Gezeigter Textauszug

Raus aus Kreuzberg. Mal was anderes sehen. Ich zeige Fup in der Ferne den Fernsehturm und frage: „Soll’n wir nicht mal auf den Turm hochklettern?“ Klar will Fup das. In der U-Bahn treffen wir auf sieben Schwarze. Es sind die Einzigen im Waggon, die Spaß haben. Sie lachen, keckern, grinsen, albern, giggern.

Auf dem Alexanderplatz kaufe ich eine Portion Fish & Chips. Fup, Nadja und ich setzen uns vor den Fish & Chips-Laden und spießen die kleinen armen Fische mit kleinen spitzen Holzgabeln auf. Ich bin überwältigt von den ästhetischen Einflüssen, die auf mich einprasseln. Die Architektur ist niederschmetternd. Beton und Platten in allen Größen. Und davon nur das Hässlichste, umrahmt von einer Baustellenromantik, die verspricht, dass alles noch besser wird. Hauptsache groß. Ich denke, dass das Gesamtensemble ein tolles Erbe der DDR ist, das der Westen in sein Nichtkonzept gerade hervorragend integriert. Warum sich Touristen das allerdings ansehen und durch die Brache stapfen, weiß ich nicht. Vielleicht gibt es in der Provinz keine Bretterverschläge und Absperrungen, die man besichtigen kann.

[Einträge aus einer Sammlung]
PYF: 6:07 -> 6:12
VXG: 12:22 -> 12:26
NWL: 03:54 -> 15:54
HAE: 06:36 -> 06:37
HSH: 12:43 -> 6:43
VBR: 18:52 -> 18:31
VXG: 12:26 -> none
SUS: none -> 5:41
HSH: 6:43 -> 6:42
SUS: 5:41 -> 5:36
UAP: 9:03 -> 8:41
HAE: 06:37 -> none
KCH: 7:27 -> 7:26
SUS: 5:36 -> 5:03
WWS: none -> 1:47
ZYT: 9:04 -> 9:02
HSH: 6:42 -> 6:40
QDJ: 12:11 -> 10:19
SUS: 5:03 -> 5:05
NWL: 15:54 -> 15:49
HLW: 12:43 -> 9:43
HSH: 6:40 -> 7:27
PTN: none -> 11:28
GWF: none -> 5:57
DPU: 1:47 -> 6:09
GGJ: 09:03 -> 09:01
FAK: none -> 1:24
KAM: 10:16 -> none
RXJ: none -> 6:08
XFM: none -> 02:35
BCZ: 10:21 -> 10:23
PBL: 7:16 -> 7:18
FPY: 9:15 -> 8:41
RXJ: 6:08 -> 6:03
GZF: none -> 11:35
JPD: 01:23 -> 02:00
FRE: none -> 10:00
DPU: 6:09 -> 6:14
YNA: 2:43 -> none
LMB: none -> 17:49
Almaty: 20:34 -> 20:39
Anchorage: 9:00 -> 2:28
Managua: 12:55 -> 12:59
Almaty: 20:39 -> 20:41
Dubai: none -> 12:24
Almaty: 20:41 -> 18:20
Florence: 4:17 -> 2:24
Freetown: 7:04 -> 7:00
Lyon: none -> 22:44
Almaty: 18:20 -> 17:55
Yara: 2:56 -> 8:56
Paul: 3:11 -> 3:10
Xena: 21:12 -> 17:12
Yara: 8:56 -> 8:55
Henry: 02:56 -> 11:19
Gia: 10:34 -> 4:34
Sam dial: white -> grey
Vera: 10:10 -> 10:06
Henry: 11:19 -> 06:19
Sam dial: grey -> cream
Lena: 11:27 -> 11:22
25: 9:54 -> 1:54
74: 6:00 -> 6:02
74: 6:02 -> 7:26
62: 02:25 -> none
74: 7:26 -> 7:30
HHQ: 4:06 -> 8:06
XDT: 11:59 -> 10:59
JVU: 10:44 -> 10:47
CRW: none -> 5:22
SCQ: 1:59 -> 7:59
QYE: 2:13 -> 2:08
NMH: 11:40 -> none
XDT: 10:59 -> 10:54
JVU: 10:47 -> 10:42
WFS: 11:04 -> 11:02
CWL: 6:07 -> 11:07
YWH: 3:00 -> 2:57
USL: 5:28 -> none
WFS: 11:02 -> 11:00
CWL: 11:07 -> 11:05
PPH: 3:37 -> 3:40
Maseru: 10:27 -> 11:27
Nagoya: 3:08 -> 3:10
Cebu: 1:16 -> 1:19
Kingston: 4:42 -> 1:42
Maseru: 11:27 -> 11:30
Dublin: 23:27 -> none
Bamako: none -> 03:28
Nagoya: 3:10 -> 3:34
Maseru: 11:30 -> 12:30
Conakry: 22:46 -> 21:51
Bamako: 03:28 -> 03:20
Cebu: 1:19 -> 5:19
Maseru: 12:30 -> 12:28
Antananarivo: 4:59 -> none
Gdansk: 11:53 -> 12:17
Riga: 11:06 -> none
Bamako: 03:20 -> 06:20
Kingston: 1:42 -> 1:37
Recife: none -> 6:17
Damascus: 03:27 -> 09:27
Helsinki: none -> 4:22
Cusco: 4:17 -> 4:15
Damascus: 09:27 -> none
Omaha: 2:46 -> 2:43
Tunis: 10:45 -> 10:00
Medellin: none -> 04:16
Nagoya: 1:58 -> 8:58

Die Aufgaben
1 > Was wird laut dem Textauszug auf dem Alexanderplatz gekauft?
2 > Schreiben Sie aus dem Textauszug den Abschnitt ab, der mit den Worten „Auf dem Alexanderplatz“ beginnt und mit „man besichtigen kann.“ endet.

Die Lösungen
1 > Eine Portion Fish & Chips.

2 >
Auf dem Alexanderplatz kaufe ich eine Portion Fish & Chips. Fup, Nadja und ich setzen uns vor den Fish & Chips-Laden und spießen die kleinen armen Fische mit kleinen spitzen Holzgabeln auf. Ich bin überwältigt von den ästhetischen Einflüssen, die auf mich einprasseln. Die Architektur ist niederschmetternd. Beton und Platten in allen Größen. Und davon nur das Hässlichste, umrahmt von einer Baustellenromantik, die verspricht, dass alles noch besser wird. Hauptsache groß. Ich denke, dass das Gesamtensemble ein tolles Erbe der DDR ist, das der Westen in sein Nichtkonzept gerade hervorragend integriert. Warum sich Touristen das allerdings ansehen und durch die Brache stapfen, weiß ich nicht. Vielleicht gibt es in der Provinz keine Bretterverschläge und Absperrungen, die man besichtigen kann.